Diabetes 51:1118-1124, 2002
© 2002 by the American Diabetes Association, Inc.
Xanthine Oxidase Is Involved in Free Radical Production in Type 1 Diabetes
Protection by Allopurinol
Marí-Carmen Desco1,
Miguel Asensi1,
Rafael Márquez1,
José Martínez-Valls2,
Máximo Vento1,
Federico V. Pallardó1,
Juan Sastre1, and
José Viña1
1 Department of Physiology, Faculty of Medicine, University of Valencia, Valencia, Spain
2 Department of Endocrinology, University Clinic, Valencia, Spain
The aim of this work was to study the mechanism of free radical formation in type 1 diabetes and its possible prevention.
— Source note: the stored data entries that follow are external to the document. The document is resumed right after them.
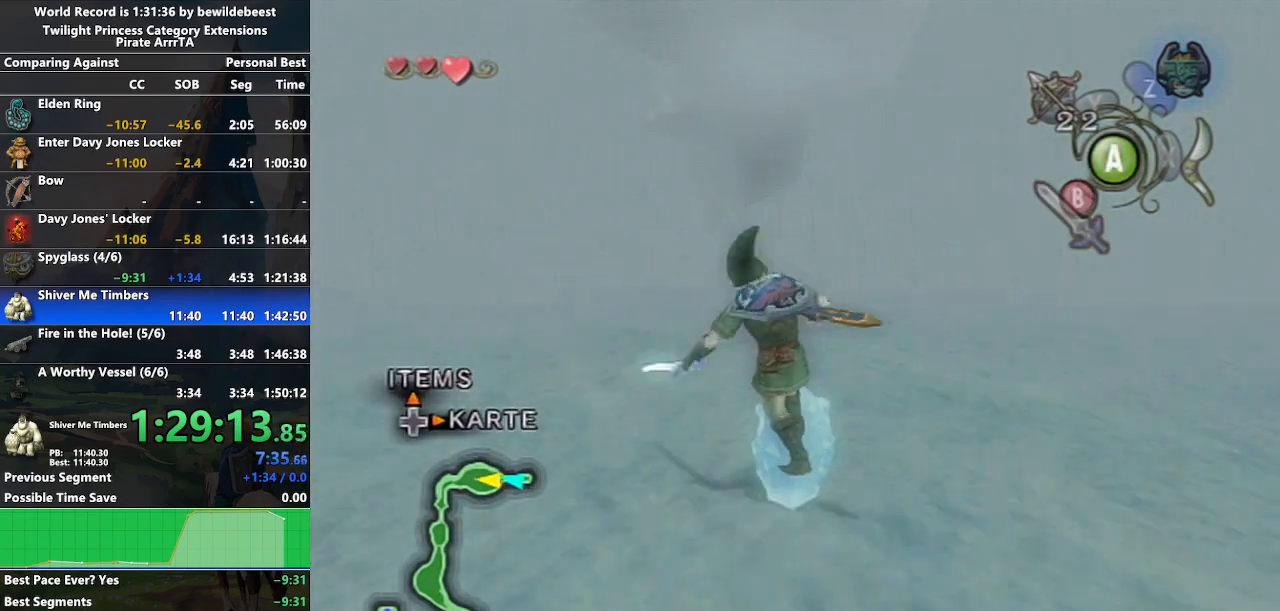
{"buttons": [], "left_stick": "right", "right_stick": "center", "events": [[33, "A", "down"], [433, "left_stick", "up-right"], [450, "A", "up"], [483, "left_stick", "right"]]}
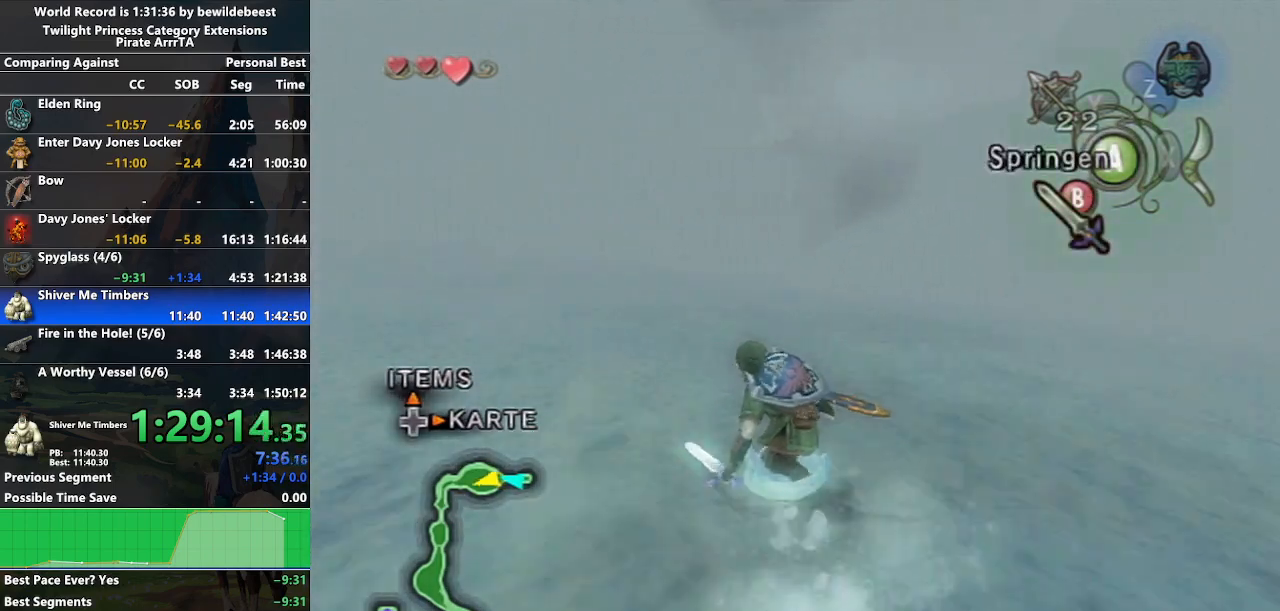
{"buttons": ["A"], "left_stick": "up", "right_stick": "center", "events": [[17, "left_stick", "up-right"], [50, "left_stick", "down-left"], [133, "left_stick", "up-left"], [217, "left_stick", "up-right"], [250, "B", "down"], [267, "left_stick", "down-right"], [317, "left_stick", "center"], [333, "B", "up"], [417, "A", "down"], [500, "left_stick", "up"]]}
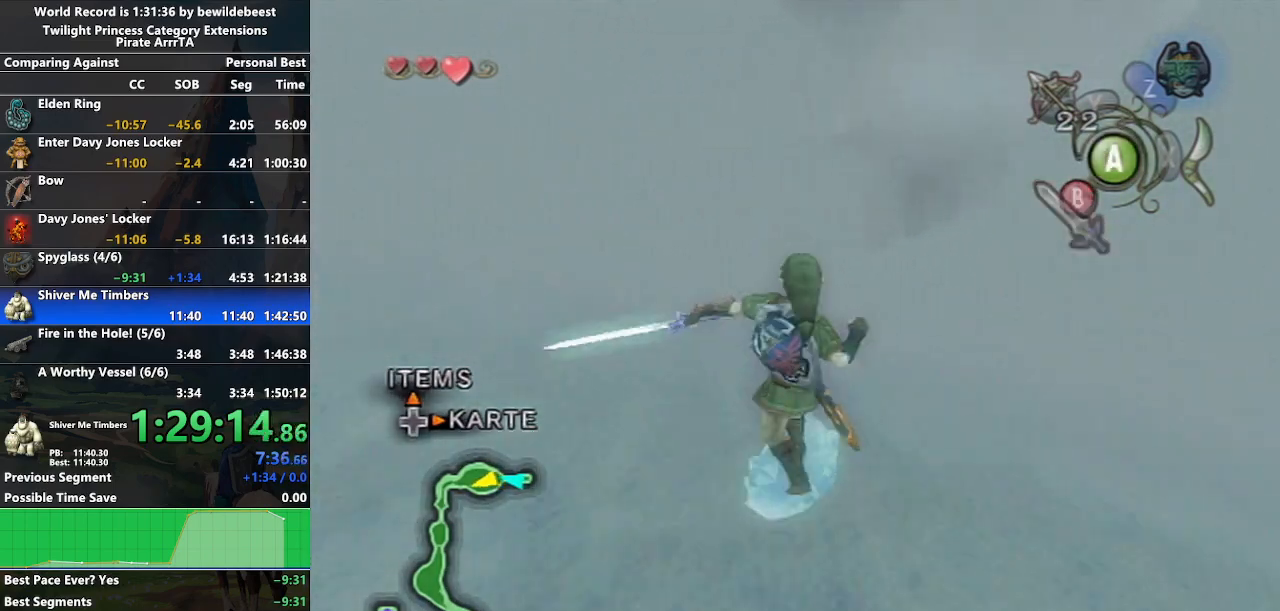
{"buttons": ["A"], "left_stick": "up", "right_stick": "center", "events": []}
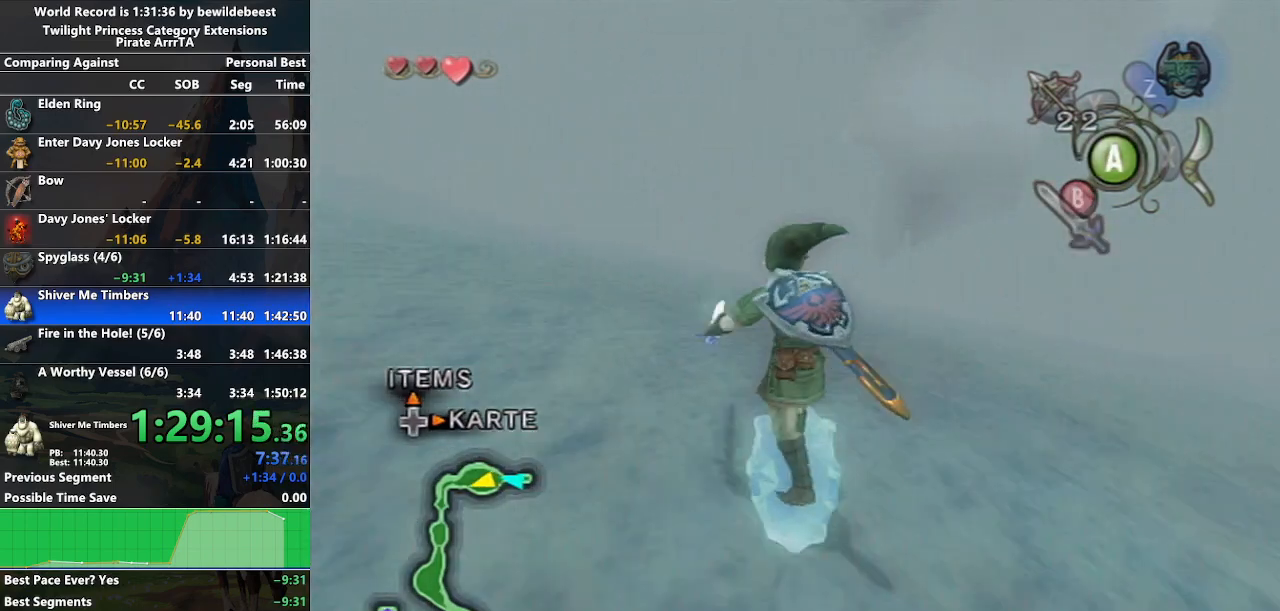
{"buttons": ["A"], "left_stick": "up", "right_stick": "center", "events": []}
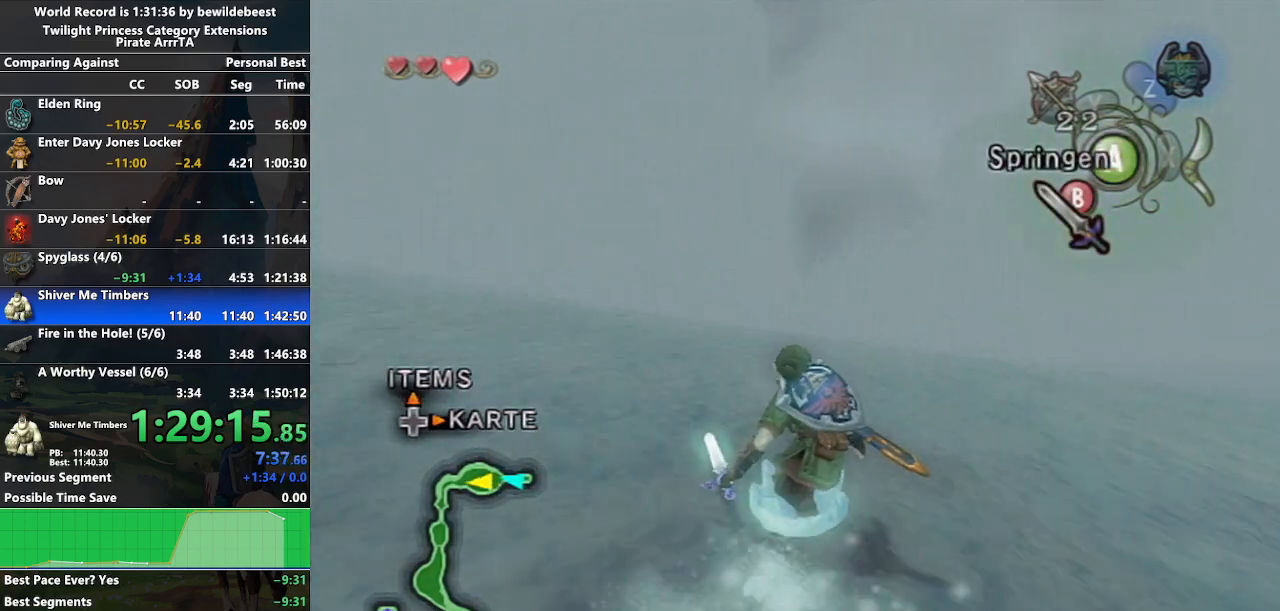
{"buttons": [], "left_stick": "down", "right_stick": "center", "events": [[383, "A", "up"], [400, "left_stick", "left"], [467, "left_stick", "down"]]}
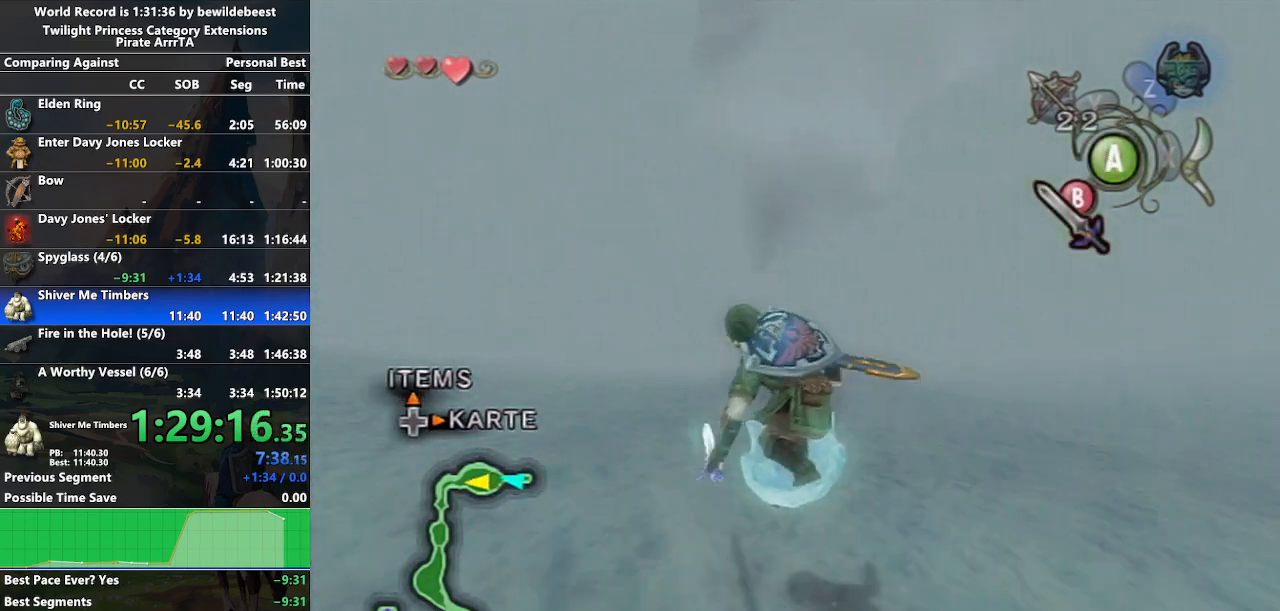
{"buttons": ["A"], "left_stick": "up", "right_stick": "center", "events": [[50, "left_stick", "right"], [133, "left_stick", "up"], [217, "left_stick", "left"], [267, "B", "down"], [300, "left_stick", "center"], [333, "B", "up"], [400, "A", "down"], [483, "left_stick", "up"]]}
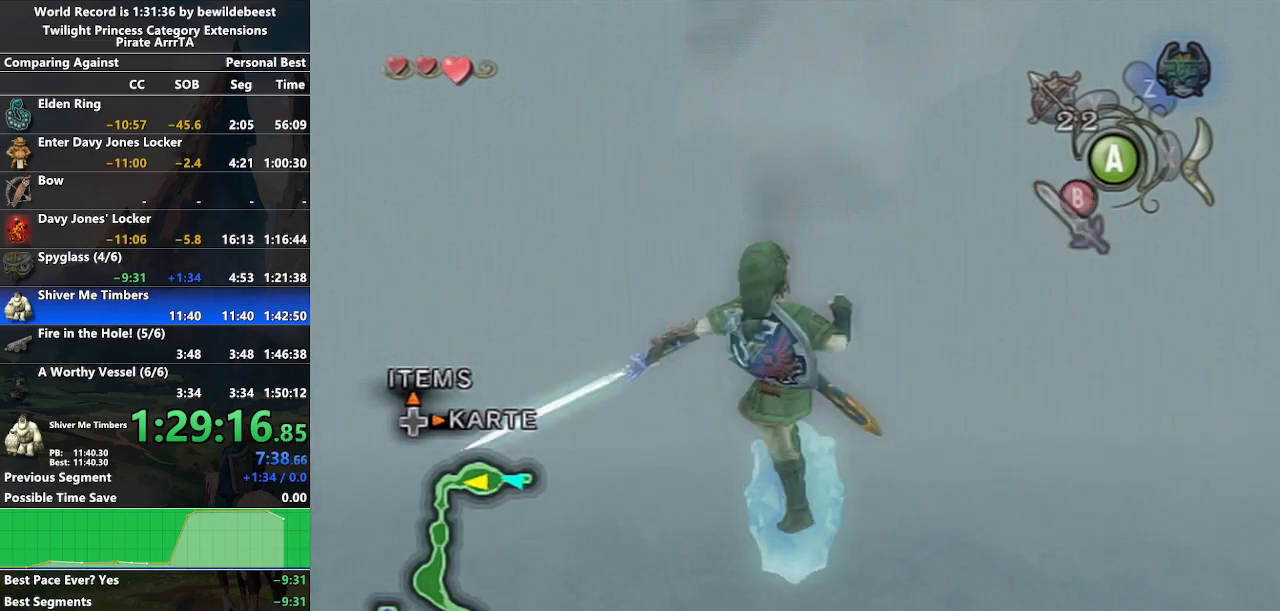
{"buttons": ["A"], "left_stick": "up", "right_stick": "center", "events": []}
We have found oxidation of blood glutathione and an increase in plasma lipoperoxide levels in both human type 1 diabetes and experimental diabetes. Peroxide production by mitochondria does not increase in diabetes. On the contrary, the activity of xanthine oxidase, a superoxide-generating enzyme, increases in liver and plasma of diabetic animals. The increase in plasma xanthine oxidase activity may be explained by the increase in the hepatic release of this enzyme, which is not due to nonspecific membrane damage: release of other hepatic enzymes, such as the amino transferases, does not increase in diabetes. Superoxide formation by aortic rings of rabbits increases significantly in diabetes. This is completely inhibited by allopurinol, an inhibitor of xanthine oxidase. Heparin, which releases xanthine oxidase from the vessel wall, also decreases superoxide formation by aortic rings of diabetic animals. Treatment with allopurinol decreases oxidative stress in type 1 diabetic patients: hemoglobin glycation, glutathione oxidation, and the increase in lipid peroxidation are prevented. These results may have clinical significance in the prevention of late-onset vascular complications of diabetes.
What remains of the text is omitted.